Mais cet homme était assez intelligent pour ne pas en concevoir de la jalousie. Conscient qu’il avait du talent quand d’autres avaient du génie, il a eu le courage de rester lui-même, d’être honnête avec son cœur et ses élans.

Une phrase qui lui ressemble extraite de La Russie en 1839 : « Ma patrie, à moi, est partout où j’admire. »

Cette parole n’est pas un acte militaire ni politique mais n’est-ce pas à prendre en modèle ? il mérite notre admiration littéraire et morale.

Eveil de la sensibilité

janvier 31st, 2011

coll. Société Chateaubriand © Société Chateaubriand

« L’abbaye du Vallon était dans des bois à sept ou huit lieues de Paris, mais ces bois semblaient être à cent lieues de la ville ; ils respiraient un air agreste et sauvage, plein de parfums, dans le plus grand silence, avec le calme, l’humanité, la fraîcheur, tous les enchantements des forêts.
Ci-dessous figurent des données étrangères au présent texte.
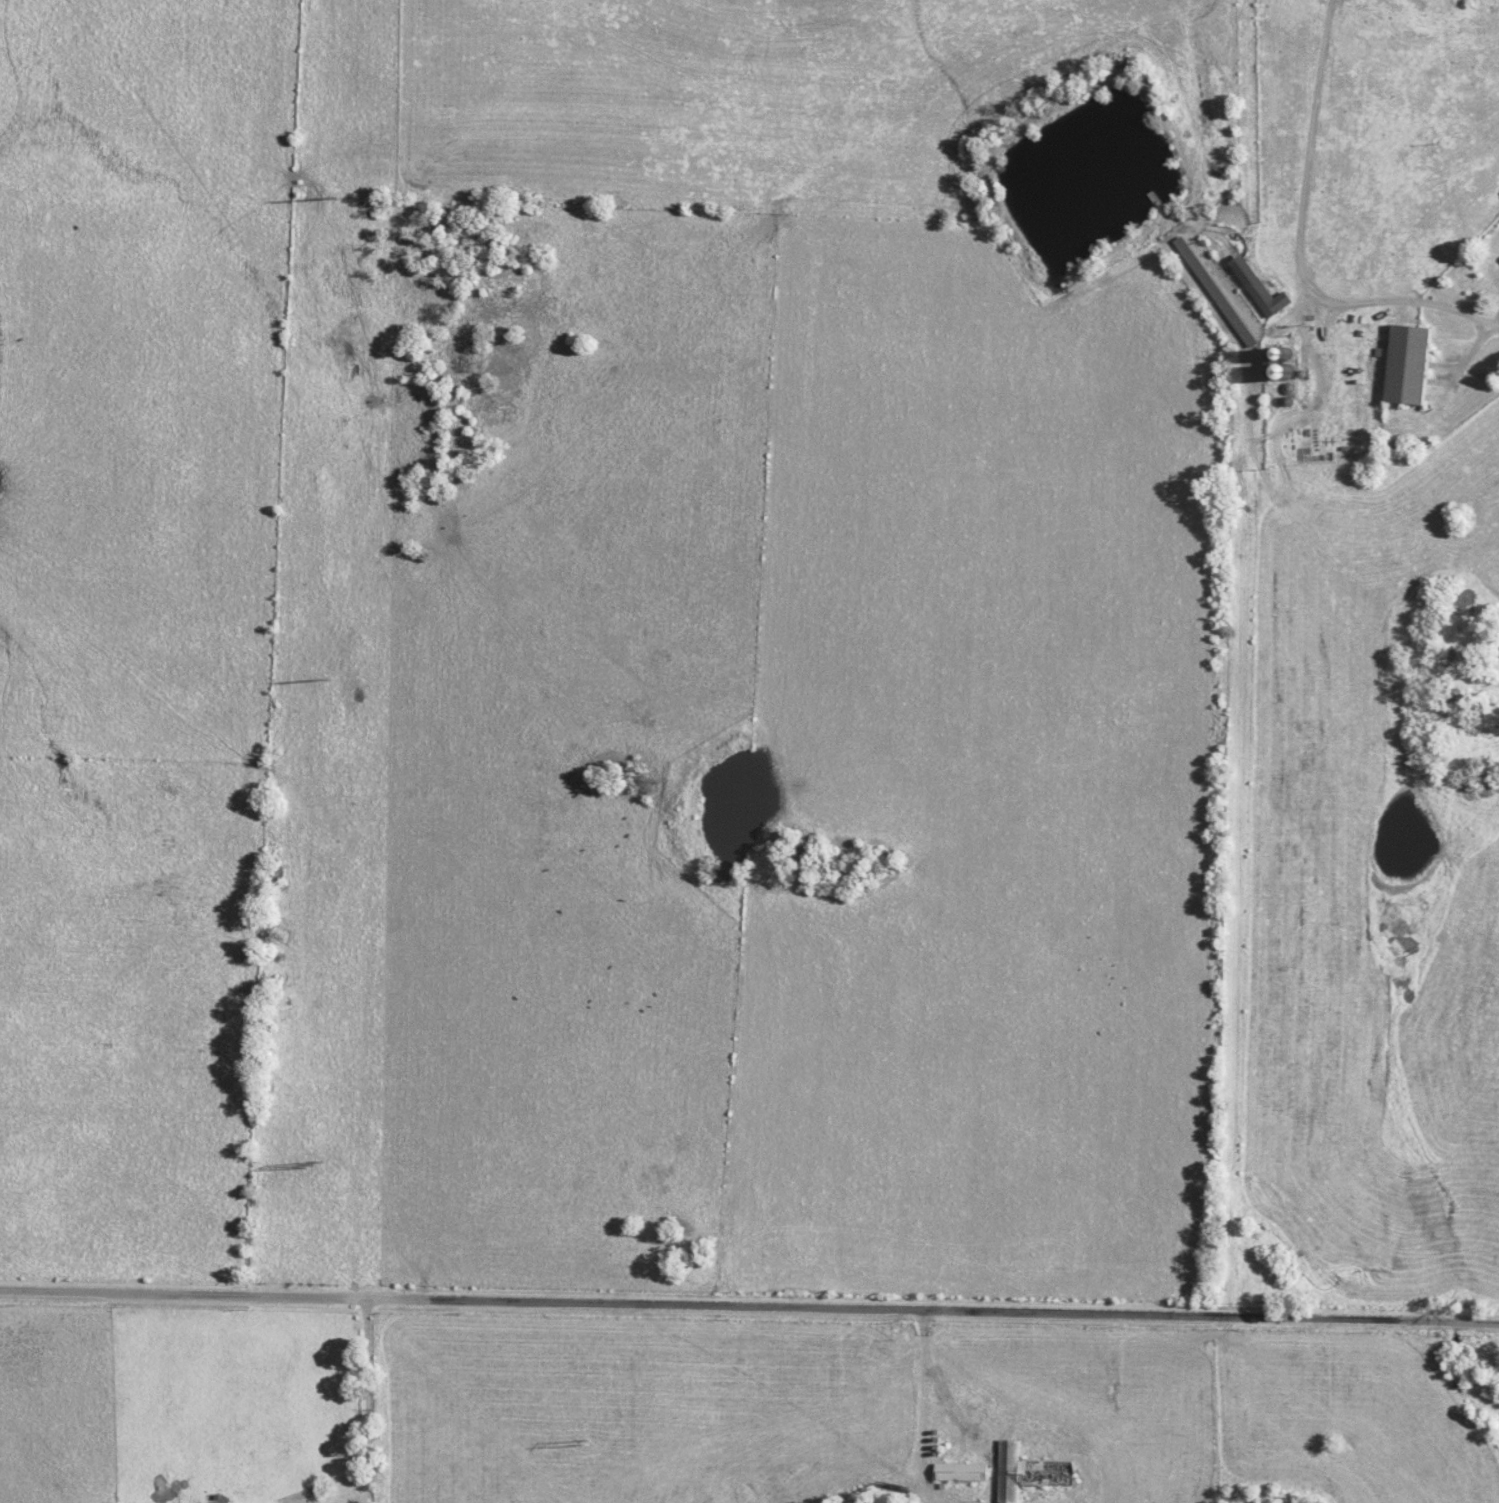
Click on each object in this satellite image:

Le Vallon, très enfoncé, recevait les eaux de ce terrain inégal ; des sources pures brillaient sous les enfoncements des rochers qui le bordaient ; partout leur doux murmure et leur limpidité. […] Ce lieu m’est encore présent, ma jeunesse y trouva un charme que je ne m’expliquais pas ; mais quand le Vallon m’est revenu dans la mémoire, son caractère s’y est mieux dessiné ; j’ai revu ses bois si frais, ses parfums si purs, ses eaux si transparentes, son silence solennel et champêtre, et j’ai compris le ravissement de ma jeunesse. Dans ce lieu je suis vraiment née, si naître c’est sentir, c’est aimer, c’est connaître une amitié passionnée. »

Ce texte d’Hortense Allart (1801-1879) évoque la forêt de l’Isle Adam dans le Val d’Oise. Auteur mineur, Hortense Allart (qui fut en autres la dernière maîtresse de Chateaubriand et une amie intime de Sainte-Beuve) symbolise bien cependant ces femmes de lettres romantiques jonglant entre leur conviction féministe et l’amour, entre la liberté et la passion… comme George Sand. Ce passage, extrait des Enchantements de Prudence, témoigne de l’éveil de la sensibilité d’Hortense Allart face à la nature. Une expérience propre à de nombreux artistes romantiques. Ces lignes magnifiques nous rappellent aussi que même chez des auteurs oubliés il existe des pépites que les hasards des lectures, les flâneries en bibliothèque ou chez les bouquinistes nous permettent souvent de découvrir.